### Challenge
State how many lines in the entries below contain the string "family", matching case exactly, and give only that number.

### Excerpted data
--------------------------------

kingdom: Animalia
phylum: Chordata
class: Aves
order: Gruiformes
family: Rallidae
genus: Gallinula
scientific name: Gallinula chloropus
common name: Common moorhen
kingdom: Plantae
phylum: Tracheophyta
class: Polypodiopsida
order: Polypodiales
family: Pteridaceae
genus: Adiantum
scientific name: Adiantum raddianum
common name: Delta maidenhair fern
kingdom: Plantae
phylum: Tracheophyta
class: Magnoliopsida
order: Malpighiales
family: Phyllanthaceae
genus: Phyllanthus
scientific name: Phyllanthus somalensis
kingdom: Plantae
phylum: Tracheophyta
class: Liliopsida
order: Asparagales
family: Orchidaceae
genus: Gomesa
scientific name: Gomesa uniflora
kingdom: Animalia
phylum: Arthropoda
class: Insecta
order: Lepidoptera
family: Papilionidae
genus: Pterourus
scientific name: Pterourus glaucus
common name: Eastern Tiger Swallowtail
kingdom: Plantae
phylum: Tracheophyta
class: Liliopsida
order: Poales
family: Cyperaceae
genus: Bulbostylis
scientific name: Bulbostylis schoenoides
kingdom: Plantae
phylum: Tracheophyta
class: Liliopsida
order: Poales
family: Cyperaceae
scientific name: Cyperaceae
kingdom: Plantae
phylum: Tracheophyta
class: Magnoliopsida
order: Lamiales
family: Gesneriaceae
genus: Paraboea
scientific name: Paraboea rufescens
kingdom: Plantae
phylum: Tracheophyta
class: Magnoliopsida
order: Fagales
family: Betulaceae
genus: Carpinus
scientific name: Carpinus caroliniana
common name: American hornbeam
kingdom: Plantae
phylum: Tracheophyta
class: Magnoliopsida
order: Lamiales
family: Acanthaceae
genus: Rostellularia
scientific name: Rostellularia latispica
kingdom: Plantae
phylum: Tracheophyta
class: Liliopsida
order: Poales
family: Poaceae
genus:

--------------------------------

### Result below
11